Selects an action based on the action_selection_code and current observation.
Parameters:
action_selection_code (int): Strategy to choose an action (0, 1, 2, or 3).
observation (array): Current state observation [position, velocity].
Returns:
action (int): The selected action.
"""
position, velocity = observation[0], observation[1]
if action_selection_code == 0:
# Random action
return env.action_space.sample()
if action_selection_code == 1:
# Always push to the right
return 2
if action_selection_code == 2:
# Two-rule system
if position > POSITION_CENTRE and velocity > 0:
return 2 # Push right
elif position < POSITION_CENTRE and velocity < 0:
return 0 # Push left
else:
return 1 # Do nothing
if action_selection_code == 3:
# Four-rule system
if position > POSITION_CENTRE and velocity > 0:
return 2 # Push right
elif position < POSITION_CENTRE and velocity < 0:
return 0 # Push left
elif position < POSITION_CENTRE and velocity > 0:
return 2 # Push right
elif position > POSITION_CENTRE and velocity < 0:
return 0 # Push left
else:
return 1 # Do nothing
# Default action
return 1
Running Multiple Agents with Different Strategies
To observe how well each strategy performs, we can simulate multiple agents, each using one of the four strategies.
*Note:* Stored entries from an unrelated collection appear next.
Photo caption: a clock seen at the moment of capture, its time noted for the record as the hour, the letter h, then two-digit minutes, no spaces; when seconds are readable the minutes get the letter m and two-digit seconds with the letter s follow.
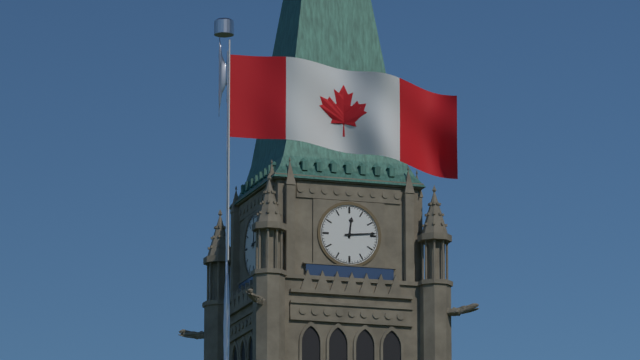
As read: 12h14
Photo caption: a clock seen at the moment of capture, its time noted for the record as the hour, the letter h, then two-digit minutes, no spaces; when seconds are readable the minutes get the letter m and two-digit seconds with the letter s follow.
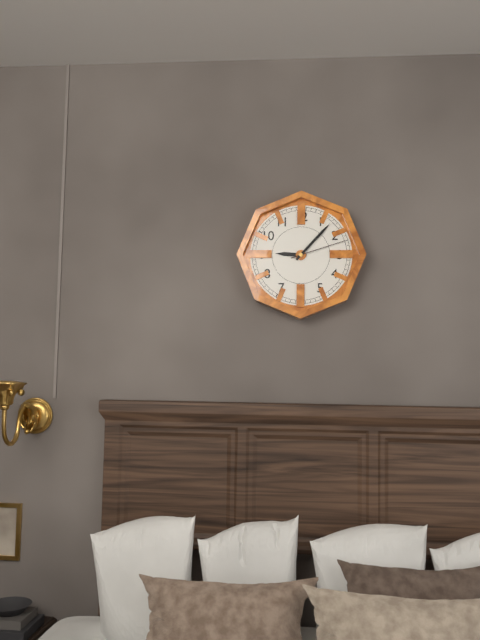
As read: 9h07m12s
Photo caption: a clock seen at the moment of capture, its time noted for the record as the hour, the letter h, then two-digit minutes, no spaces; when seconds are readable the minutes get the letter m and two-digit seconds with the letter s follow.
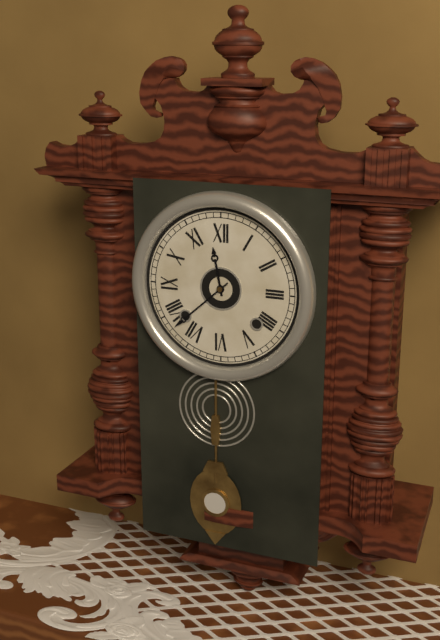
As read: 11h38
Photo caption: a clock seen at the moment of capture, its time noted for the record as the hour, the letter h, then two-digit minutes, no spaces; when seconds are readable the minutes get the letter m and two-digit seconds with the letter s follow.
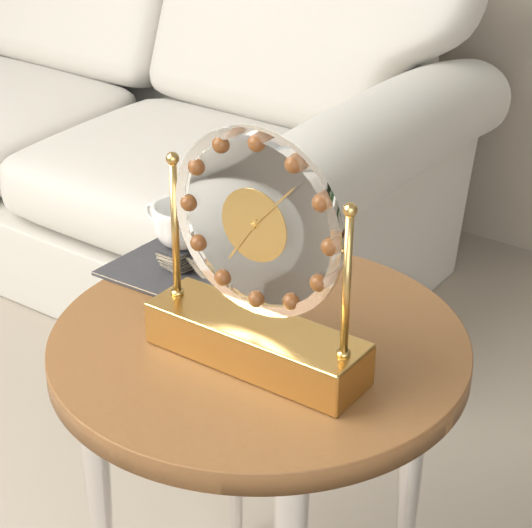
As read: 7h07
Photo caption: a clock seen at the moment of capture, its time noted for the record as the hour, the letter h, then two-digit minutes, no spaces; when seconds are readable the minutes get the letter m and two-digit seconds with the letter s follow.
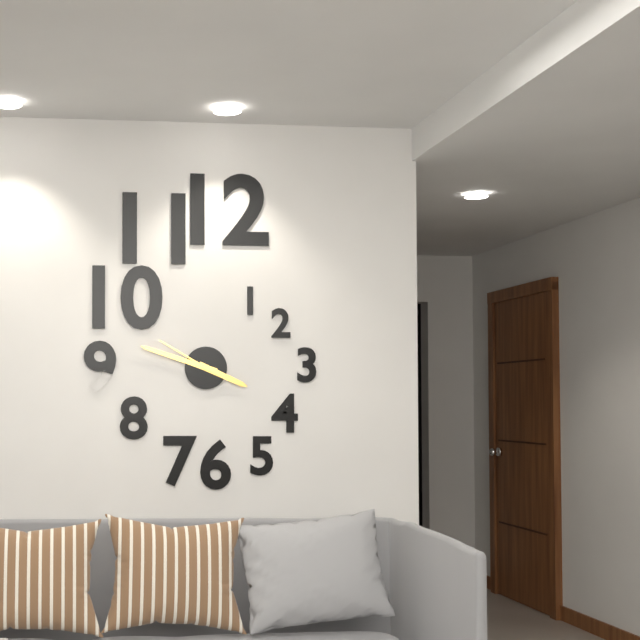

Here, we will simulate 100 agents. For each agent, we allow up to 200 iterations (steps) to complete the task.
Simulating Agents
# Constants for simulation configuration
MAX_ITERATIONS = 200 # Maximum number of steps per episode
NUM_AGENTS = 100 # Number of agents to test each strategy
NUM_STRATEGIES = 4 # Number of action-selection strategies
def simulate_mountain_car():
"""
Simulates the MountainCar-v0 environment with multiple agents and strategies.
This function compares the performance of different action-selection strategies
and plots the number of steps each strategy takes to complete the task.
"""
print("Starting Mountain Car Simulation")
# Initialize the MountainCar environment
env = gym.make("MountainCar-v0", render_mode="human")
observation, info = env.reset()
# Array to store the number of steps taken by each agent for each strategy
steps_taken = np.zeros((NUM_AGENTS, NUM_STRATEGIES))
# Loop over all strategies
for strategy in range(NUM_STRATEGIES):
# Test each agent with the current strategy
for agent in range(NUM_AGENTS):
for step in range(MAX_ITERATIONS):
# Select action based on the strategy and current observation
action = select_action(strategy, observation)
# Take a step in the environment
observation, reward, terminated, truncated, info = env.step(action)
# If the episode ends (goal reached or time limit exceeded), reset the environment
if terminated or truncated:
observation, info = env.reset()
break
# Store the number of steps taken by the agent for the current strategy
steps_taken[agent][strategy] = step
# Plot the results using a boxplot
plot_results(steps_taken)
print("Closing the environment")
env.close()
Visualization
Finally, let's visualize the results. We’ll use a boxplot to compare how many steps each strategy takes to complete the task.
import matplotlib.pyplot as plt
def plot_results(steps_taken):
"""
Plots the number of steps taken for each strategy using a boxplot.
Parameters:
steps_taken (ndarray): A 2D array where each row corresponds to the steps
taken by an agent for a particular strategy.
"""
plt.figure(figsize=(8, 6))
plt.boxplot(steps_taken, showmeans=True)
plt.title("Number of Steps to Complete the Task by Strategy")
plt.xlabel("Strategy")
plt.ylabel("Number of Steps")
plt.xticks(np.arange(1, NUM_STRATEGIES + 1), ['Random', 'Always Right', 'Two Rules', 'Four Rules'])
plt.grid(True)
plt.show()
The plot_results() function will generate a boxplot that shows how many steps each agent took for each strategy. You’ll be able to compare the performance of the different strategies based on this visualization.